Der Besitz und der Genuß ihrer für Kultus-,

Unterrichts- und Wohltätigkeitszwecke bestimmten Anstalten, Stiftungen und Fonds ist der Evangelischen Kirche gewährleistet.

V.

Die Evangelische Kirche ist berechtigt, zur Deckung des kirchlichen Personal- und Sachaufwandes von ihren Angehörigen Beiträge einzuheben und über die Erträgnisse aus diesen Beiträgen im Rahmen der Ordnung und Verwaltung der inneren Angelegenheiten frei zu verfügen.

Die Gemeinden der Evangelischen Kirche sind

überdies berechtigt, zur Deckung ihrer örtlichen Bedürfnisse Zuschläge (Gemeindeumlagen) einzuheben.

§ 2. Oekumenischer Verkehr.

Der Evangelischen Kirche ist die Freiheit gewährleistet,

mit Kirchen und Religionsgesellschaften des In- und Auslandes zusammenzuarbeiten,

mit ihnen Gemeinschaften zu bilden,

sowie oekumenischen Organisationen, wie insbesondere dem Oekumenischen Rat der Kirchen,

dem Lutherischen "Weltbund und dem Reformierten Weltbund, anzugehören.

§ 3. Rechtspersönlichkeit der Gemeinden.

(1) Die Gemeinden aller Stufen der Evangelischen Kirche genießen die Stellung von Körperschaften des öffentlichen Rechts, insoweit sie bereits im Zeitpunkt des Inkrafttretens dieses Bundesgesetzes bestehen.

(2) Das Bundesministerium für Unterricht hat die im Abs. 1 genannten Gemeinden nach Anhören der Evangelischen Kirchenleitung (§ 7)

binnen drei Monaten nach Inkrafttreten dieses Bundesgesetzes durch Kundmachung im Bundesgesetzblatt zu bezeichnen.

§ 4. Begründung der Rechtsperson.

(1) Künftig errichtete Gemeinden und nach kirchlichem Recht mit Rechtspersönlichkeit aus-

gestattete Einrichtungen der Evangelischen Kirche erlangen auch für den staatlichen Bereich Rechtspersönlichkeit des öffentlichen Rechts mit dem Tage des Einlangens der von der Evangelischen Kirchenleitung (§ 7) ausgefertigten Anzeige beim Bundesministerium für Unterricht,

welches das Einlangen schriftlich zu bestätigen hat.
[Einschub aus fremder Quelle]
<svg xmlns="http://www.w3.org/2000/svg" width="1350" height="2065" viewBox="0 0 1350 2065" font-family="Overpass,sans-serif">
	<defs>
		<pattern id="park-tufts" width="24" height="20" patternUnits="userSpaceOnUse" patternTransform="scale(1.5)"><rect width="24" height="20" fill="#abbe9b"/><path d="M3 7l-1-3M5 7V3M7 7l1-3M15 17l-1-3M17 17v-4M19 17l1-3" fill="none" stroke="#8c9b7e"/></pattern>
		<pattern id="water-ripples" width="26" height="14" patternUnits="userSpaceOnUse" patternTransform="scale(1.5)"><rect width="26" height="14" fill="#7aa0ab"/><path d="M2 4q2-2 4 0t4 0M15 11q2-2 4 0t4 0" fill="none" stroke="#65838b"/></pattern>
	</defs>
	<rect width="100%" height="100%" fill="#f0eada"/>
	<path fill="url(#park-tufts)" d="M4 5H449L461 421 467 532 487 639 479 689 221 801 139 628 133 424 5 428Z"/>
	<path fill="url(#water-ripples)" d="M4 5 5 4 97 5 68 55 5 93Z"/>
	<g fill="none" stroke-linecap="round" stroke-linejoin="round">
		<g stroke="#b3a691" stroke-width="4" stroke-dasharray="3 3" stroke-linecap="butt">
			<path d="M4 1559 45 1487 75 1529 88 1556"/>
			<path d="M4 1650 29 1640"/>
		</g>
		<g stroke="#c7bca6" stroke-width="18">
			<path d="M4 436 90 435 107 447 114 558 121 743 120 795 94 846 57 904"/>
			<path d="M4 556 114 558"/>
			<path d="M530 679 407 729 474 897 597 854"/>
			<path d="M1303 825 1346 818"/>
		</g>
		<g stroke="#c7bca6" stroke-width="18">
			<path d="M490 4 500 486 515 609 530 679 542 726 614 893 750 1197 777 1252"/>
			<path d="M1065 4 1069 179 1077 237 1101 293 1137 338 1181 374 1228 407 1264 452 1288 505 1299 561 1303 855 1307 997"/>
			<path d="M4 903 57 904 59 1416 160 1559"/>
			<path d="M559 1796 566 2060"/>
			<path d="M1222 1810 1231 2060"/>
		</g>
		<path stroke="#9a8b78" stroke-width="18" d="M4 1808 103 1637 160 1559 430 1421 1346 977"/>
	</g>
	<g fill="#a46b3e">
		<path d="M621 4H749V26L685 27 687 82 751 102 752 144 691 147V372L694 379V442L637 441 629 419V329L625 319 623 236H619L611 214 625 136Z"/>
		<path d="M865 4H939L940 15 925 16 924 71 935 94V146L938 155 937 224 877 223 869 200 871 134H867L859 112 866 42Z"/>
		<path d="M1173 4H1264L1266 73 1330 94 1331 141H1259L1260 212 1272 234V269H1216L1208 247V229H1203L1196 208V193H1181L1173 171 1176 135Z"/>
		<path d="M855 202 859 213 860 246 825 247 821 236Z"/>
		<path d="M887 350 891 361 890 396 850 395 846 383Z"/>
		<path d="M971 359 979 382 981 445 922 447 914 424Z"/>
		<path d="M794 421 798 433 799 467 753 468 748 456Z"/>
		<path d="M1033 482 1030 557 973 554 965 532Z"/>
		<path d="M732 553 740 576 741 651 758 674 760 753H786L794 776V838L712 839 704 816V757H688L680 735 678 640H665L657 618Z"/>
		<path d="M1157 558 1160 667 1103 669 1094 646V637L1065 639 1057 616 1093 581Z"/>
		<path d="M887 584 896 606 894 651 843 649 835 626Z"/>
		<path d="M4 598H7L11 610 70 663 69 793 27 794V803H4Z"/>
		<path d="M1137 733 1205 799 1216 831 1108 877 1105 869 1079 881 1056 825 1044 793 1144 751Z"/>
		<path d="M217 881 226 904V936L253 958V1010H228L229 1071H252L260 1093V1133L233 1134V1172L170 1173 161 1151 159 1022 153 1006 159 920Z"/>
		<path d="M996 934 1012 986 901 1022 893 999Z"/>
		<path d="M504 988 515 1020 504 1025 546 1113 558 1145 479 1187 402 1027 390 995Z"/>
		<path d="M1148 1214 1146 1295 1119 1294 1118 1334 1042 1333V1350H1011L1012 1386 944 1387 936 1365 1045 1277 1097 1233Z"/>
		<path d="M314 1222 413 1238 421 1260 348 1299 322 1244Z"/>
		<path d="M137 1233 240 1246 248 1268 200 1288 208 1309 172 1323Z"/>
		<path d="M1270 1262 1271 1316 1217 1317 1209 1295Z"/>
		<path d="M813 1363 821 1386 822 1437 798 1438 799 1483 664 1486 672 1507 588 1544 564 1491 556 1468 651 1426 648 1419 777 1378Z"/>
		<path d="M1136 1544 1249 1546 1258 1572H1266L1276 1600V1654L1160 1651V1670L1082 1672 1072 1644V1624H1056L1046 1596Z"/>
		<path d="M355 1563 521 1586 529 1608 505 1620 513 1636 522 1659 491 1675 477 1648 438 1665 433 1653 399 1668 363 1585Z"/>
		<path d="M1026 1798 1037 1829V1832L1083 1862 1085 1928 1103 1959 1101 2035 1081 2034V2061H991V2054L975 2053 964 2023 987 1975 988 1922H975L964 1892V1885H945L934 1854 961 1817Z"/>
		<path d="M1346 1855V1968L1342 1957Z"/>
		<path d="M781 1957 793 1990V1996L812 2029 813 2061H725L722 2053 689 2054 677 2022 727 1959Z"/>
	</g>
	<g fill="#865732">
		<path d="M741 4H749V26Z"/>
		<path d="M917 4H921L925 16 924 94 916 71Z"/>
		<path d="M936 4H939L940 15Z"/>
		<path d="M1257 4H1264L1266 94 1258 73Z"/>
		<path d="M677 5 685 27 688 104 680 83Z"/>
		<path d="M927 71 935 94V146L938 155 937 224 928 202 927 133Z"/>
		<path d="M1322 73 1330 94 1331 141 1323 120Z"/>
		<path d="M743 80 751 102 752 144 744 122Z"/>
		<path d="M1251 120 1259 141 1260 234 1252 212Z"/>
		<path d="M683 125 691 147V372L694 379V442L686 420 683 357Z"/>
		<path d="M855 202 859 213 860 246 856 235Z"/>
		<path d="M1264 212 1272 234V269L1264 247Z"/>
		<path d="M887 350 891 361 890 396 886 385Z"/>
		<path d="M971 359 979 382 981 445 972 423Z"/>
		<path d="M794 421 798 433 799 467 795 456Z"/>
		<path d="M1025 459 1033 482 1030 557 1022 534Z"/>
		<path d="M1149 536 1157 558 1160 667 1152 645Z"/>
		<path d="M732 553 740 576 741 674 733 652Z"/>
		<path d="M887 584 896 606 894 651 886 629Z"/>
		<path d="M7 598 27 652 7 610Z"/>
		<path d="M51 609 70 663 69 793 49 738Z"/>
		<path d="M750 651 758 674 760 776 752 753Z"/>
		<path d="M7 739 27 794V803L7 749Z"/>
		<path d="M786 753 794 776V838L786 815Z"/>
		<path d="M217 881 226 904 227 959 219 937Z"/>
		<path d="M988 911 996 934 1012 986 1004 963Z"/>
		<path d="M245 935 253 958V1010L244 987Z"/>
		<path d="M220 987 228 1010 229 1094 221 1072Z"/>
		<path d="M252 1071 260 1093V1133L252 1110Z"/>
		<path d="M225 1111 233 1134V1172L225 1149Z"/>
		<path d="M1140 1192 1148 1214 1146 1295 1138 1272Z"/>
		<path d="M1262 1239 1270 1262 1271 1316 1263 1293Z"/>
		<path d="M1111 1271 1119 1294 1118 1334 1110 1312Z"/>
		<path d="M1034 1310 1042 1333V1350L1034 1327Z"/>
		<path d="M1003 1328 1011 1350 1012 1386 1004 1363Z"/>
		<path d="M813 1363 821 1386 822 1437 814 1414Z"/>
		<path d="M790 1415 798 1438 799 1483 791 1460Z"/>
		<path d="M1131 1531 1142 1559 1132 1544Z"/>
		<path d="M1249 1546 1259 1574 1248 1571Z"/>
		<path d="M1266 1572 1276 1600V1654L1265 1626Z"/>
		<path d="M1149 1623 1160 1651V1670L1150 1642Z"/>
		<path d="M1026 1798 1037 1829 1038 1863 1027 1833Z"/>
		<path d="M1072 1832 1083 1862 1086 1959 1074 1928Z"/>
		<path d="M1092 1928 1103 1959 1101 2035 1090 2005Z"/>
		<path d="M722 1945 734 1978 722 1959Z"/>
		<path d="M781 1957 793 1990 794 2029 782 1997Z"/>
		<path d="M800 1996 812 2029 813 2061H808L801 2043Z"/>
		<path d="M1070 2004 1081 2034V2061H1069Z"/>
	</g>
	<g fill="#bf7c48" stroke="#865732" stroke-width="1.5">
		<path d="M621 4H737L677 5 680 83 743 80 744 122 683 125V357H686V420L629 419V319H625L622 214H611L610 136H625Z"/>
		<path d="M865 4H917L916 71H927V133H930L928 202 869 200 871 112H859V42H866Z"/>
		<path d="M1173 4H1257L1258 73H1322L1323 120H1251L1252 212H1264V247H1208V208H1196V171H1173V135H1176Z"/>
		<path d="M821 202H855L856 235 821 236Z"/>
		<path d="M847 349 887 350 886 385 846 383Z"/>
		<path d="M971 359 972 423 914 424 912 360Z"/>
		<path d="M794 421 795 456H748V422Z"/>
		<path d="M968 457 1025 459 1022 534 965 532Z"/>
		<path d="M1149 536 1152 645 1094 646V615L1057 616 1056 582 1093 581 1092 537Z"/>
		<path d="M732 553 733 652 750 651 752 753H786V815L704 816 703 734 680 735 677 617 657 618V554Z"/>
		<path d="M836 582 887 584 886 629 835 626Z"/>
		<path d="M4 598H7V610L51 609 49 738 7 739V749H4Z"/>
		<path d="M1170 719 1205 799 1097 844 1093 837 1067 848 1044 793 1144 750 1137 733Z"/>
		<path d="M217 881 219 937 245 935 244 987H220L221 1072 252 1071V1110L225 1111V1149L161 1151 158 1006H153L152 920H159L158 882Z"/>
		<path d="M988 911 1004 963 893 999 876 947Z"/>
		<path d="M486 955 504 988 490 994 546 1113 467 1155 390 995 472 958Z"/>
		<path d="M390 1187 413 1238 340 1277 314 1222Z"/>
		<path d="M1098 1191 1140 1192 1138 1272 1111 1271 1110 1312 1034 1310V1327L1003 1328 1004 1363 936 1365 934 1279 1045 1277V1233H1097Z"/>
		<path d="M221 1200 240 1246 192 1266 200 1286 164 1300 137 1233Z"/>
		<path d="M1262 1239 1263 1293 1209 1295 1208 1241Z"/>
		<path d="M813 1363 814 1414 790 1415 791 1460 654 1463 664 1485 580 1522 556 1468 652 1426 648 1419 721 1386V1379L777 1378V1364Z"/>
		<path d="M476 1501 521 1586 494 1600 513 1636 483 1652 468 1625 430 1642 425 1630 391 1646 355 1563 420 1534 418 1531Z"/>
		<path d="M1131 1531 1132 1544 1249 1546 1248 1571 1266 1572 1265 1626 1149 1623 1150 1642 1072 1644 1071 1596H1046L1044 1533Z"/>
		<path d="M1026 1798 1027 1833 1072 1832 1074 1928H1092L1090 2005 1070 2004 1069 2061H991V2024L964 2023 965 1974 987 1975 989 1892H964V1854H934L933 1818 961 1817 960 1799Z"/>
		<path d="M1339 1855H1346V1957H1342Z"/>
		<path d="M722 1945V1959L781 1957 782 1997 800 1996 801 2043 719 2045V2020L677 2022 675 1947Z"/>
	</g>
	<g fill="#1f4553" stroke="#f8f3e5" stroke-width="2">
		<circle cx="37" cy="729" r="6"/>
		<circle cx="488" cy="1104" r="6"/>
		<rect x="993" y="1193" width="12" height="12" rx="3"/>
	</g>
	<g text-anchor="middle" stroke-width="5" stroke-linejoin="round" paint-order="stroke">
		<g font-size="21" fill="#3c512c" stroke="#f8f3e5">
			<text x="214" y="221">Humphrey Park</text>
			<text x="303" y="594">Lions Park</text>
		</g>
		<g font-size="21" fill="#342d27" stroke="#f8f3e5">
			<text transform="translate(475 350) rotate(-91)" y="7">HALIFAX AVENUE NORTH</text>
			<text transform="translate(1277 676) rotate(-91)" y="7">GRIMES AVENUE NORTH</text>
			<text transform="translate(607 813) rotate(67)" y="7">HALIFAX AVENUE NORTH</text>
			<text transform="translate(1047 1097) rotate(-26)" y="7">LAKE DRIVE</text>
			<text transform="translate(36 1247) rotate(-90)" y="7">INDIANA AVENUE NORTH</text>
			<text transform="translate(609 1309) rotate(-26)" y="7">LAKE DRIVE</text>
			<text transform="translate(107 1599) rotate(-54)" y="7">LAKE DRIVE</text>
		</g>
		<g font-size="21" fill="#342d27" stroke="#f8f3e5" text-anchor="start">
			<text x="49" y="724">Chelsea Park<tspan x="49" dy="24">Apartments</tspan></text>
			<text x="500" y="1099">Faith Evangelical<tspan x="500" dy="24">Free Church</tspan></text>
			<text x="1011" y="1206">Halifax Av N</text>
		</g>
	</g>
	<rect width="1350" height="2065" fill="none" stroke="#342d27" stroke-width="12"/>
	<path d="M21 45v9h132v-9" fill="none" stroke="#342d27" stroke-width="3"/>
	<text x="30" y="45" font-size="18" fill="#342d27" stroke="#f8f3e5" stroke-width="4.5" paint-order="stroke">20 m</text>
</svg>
Aus dieser Anzeige müssen die Bezeichnung und der Wirkungsbereich der Rechtsperson ersichtlich sein. In dieser Anzeige sind auch die Personen anzuführen, welche die Gemeinden oder Einrichtungen nach außen vertreten.

(2) Änderungen in der Person des Vertretungsberechtigten sind ebenfalls dem Bundesministerium für Unterricht schriftlich anzuzeigen.

(3) Die Evangelische Kirchenleitung (§ 7) hat jedem, der ein berechtigtes Interesse daran glaubhaft macht, die Personen, welche die Gemeinden oder Einrichtungen nach außen vertreten, bekanntzugeben.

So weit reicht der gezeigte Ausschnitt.